Antioch officials recently committed to provide more than $1 million in rent subsidies over the next 10 years from a low-income housing fund to homeowners in the Vista Diablo Mobile Home Estates. The subsidies are the continuation of a program that has paid another $1 million in assistance over the last decade.
The subsidy goes toward the rent the homeowners pay to the owners of the park, which is a gated community with amenities such as a swimming pool, spa and clubhouse. The subsidy is available to residents whose annual income is $70,000 or less.
Councilman Arne Simonsen explained via e-mail why city officials have wanted to help the residents in this seniors-only mobile home park.
The subsidy would not be needed if the owners of this mobile home park had reasonable ground rent; but such is not the case, said Simonsen. They charge about 50 percent more than other mobile home parks, and don't include water and garbage collection in the rent (others do). This has resulted in the value of a mobile home in the park being significantly reduced, compared to an identical mobile home in any other mobile home park.
One of the major changes we made was to include assets in the calculation for eligibility of current and future residents and require it to be updated every two years. Ultimately, the subsidy will go away as the redevelopment districts come to an end.
At the April 8 City Council meeting, the monthly subsidy was bumped up to $65 per home with as much as 5 percent more tacked on each year, depending on the inflation rate, and the subsidy was extended for another 10 years.
Residents in the mobile home park earning as much as 120 percent of the Bay Area median income qualify for the subsidy. That equates to single residents making as much as $70,440 per year and couples earning up to $80,400 annually.
Most of the Vista Diablo residents are earning in the range of 50 to 80 percent of the median income, according to a city staff report. That equates to $29,350-46,350 for a single homeowner and $33,500-$53,000 for a couple.
In an effort to rein in the Vista Diablo subsidy in the future, new residents moving into the park will qualify for it if they earn no more than 100 percent of the median income.
In 2012, new residents qualify if they make no more than 80 percent of the median.
The city fund is designed to improve, increase or preserve affordable housing for low and moderate income persons, the staff report states. Housing types include for sale homes, rental property, housing rehabilitation and mobile homes. Continuing the rent subsidy will make fewer funds to be available for other affordable housing programs and projects creating new affordable housing stock.
At the April 8 council meeting, several Vista Diablo residents said the subsidy is needed because they are living on fixed incomes at the same time that expenses are increasing, especially medical care.
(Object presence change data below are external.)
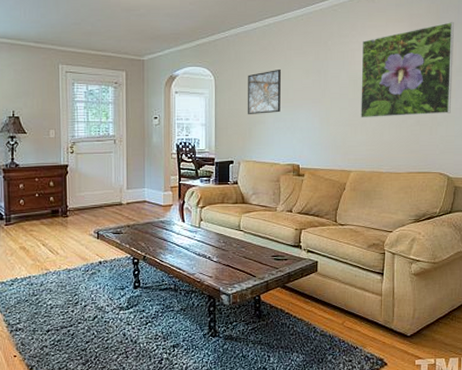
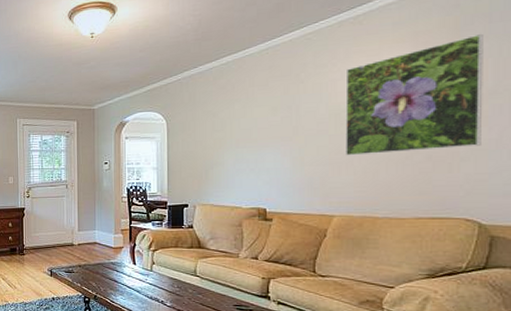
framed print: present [247,69,281,114] -> none [203,107,242,156]

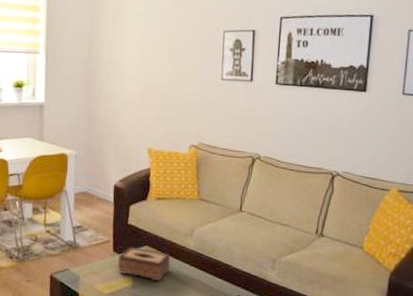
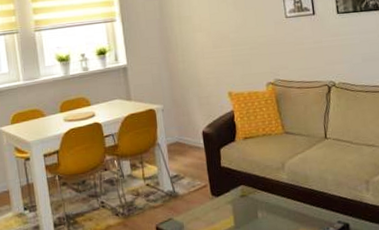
tissue box: present [118,246,171,282] -> none [217,188,268,218]

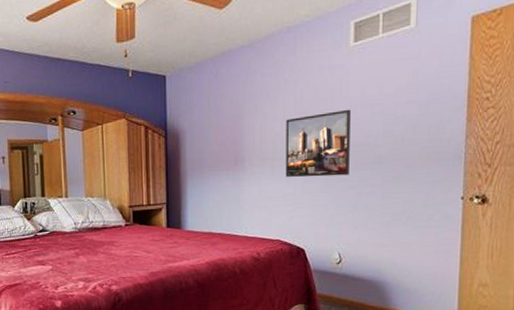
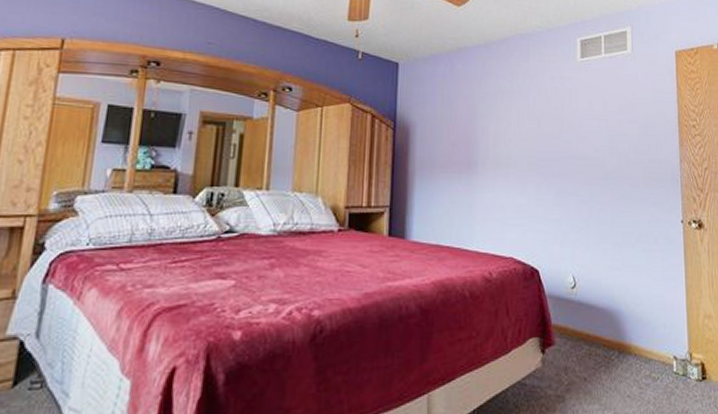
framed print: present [285,109,351,177] -> none [519,121,581,190]

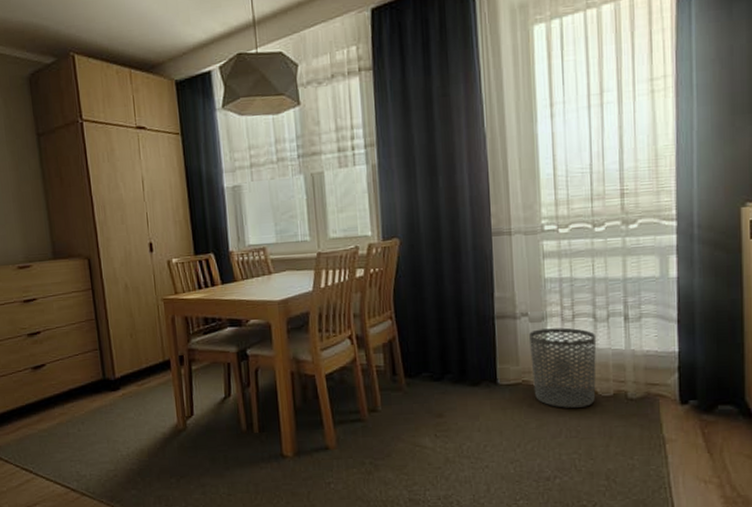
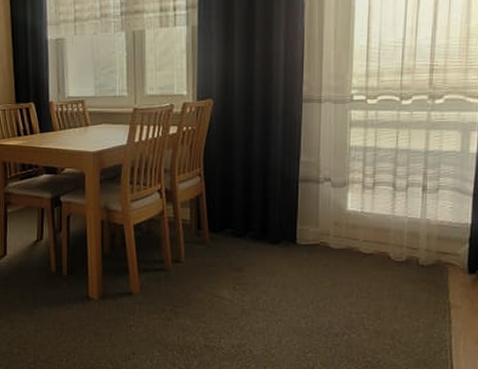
waste bin: present [529,327,597,408] -> none [330,194,395,270]

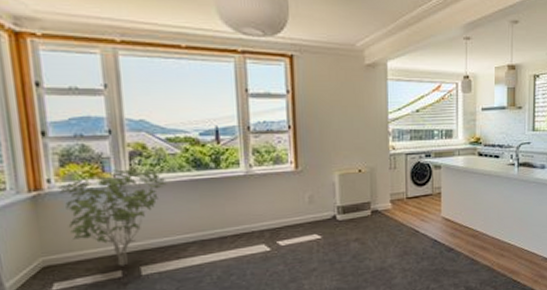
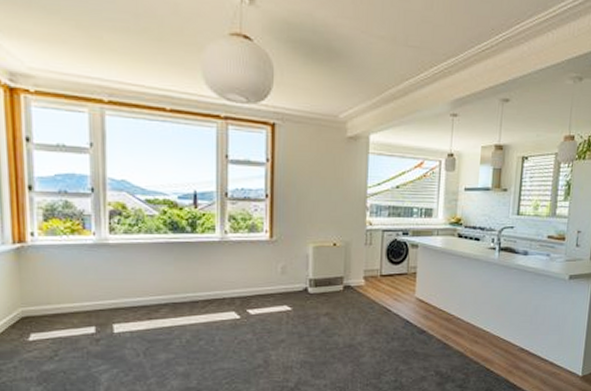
shrub: present [58,169,167,266] -> none [41,227,144,322]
The extra money they would be getting, the $65 per month, may make the difference between getting the medications or food, said Lola Buck, president of the Vista Diablo Homeowners Association.
Allen Ives said that although most mobile home residents move in as couples, half of them now live alone due to the death of a spouse. As a result, they lose a portion of their income at the same time that the rents in the mobile home park increase by 6 percent per year.
We don't ask too much of government, said Ives. This is a good agreement for Antioch. It keeps the mobile home mode of living a viable alternative in Antioch.
Freda Hargrove told the council that her rent would be going up to $895 per month in May from the $759 she had been paying. She said she would like to move away but can't because she would only get $25,000 for the $50,000 mobile home she bought when she moved in.
Where am I going to go? she asked the council. They forced me to sign a lease, which I did a month ago. I don't know what to do now. I can't afford to rent or go someplace else. It's a real bad situation.
The council members weren't able to help Hargrove with her particular situation, but are glad they've been able to help the Vista Diablo residents generally. Mayor Don Freitas said that by 2018 the City Council will have made a 2.2 to 2.3 million dollar contribution to keep the seniors living in dignity.